1 Dlatego nie mogąc tego dłużej znosić, postanowiliśmy sami pozostać w Atenach;
2A Tymoteusza, naszego brata, sługę Boga i współpracownika w ewangelii Chrystusa posłaliśmy, aby was utwierdził i dodał wam otuchy w wierze;
3Aby nikt się nie zachwiał wśród tych utrapień. Sami przecież wiecie, że do tego zostaliśmy wyznaczeni.
4Gdy bowiem byliśmy u was, zapowiadaliśmy wam, że będziemy cierpieć ucisk, co się też stało, jak wiecie.
5Dlatego i ja, nie mogąc tego dłużej znosić, posłałem go, aby rozeznał się w waszej wierze, czy was kusiciel czasem nie kusił, a nasza praca nie okazała się daremna.
6Teraz zaś Tymoteusz wrócił od was do nas i zwiastował nam radosną wieść o waszej wierze i miłości, i o tym, że nas zawsze dobrze wspominacie, pragnąc nas widzieć, podobnie jak my was.
7Dlatego dzięki wam, bracia, zostaliśmy pocieszeni przez waszą wiarę we wszelkim naszym ucisku i potrzebie.
8Teraz bowiem żyjemy, jeśli wy trwacie w Panu.
9Jakie więc dziękczynienie możemy złożyć Bogu za was, za całą radość, jakiej z powodu was doznajemy przed naszym Bogiem;
10Gdy w nocy i we dnie bardzo gorliwie modlimy się, abyśmy mogli zobaczyć was osobiście i uzupełnić braki waszej wiary?
11A sam Bóg i nasz Ojciec i nasz Pan Jezus Chrystus niech utoruje naszą drogę do was.

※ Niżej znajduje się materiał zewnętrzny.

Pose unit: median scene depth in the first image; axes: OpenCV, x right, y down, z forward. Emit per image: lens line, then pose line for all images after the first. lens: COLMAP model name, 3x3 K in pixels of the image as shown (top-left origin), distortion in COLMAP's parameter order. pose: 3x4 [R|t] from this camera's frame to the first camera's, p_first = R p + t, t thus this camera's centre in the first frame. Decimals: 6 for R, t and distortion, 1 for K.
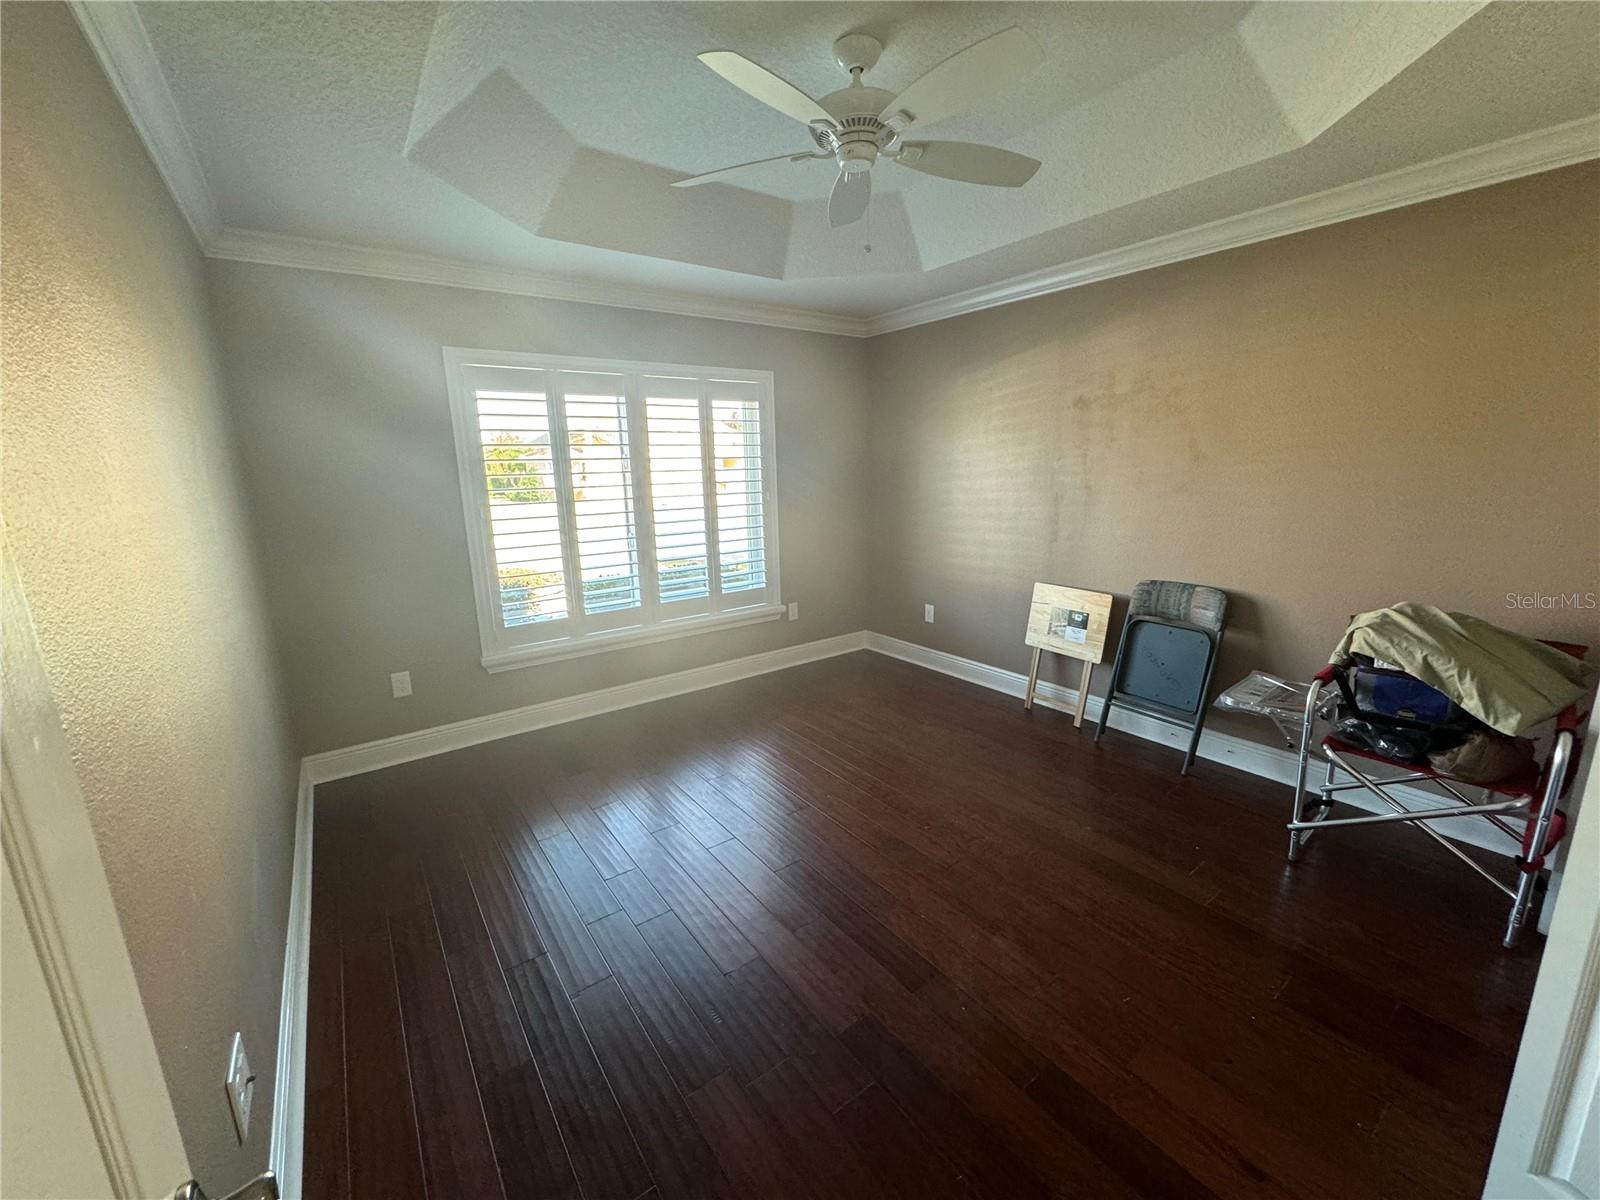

12Pan zaś niech sprawi, że będziecie wzrastać i obfitować w miłość do siebie nawzajem i do wszystkich, taką, jaką i my mamy do was;
13Aby wasze serca zostały utwierdzone jako nienaganne w świętości wobec naszego Boga i Ojca na przyjście naszego Pana Jezusa Chrystusa wraz ze wszystkimi jego świętymi.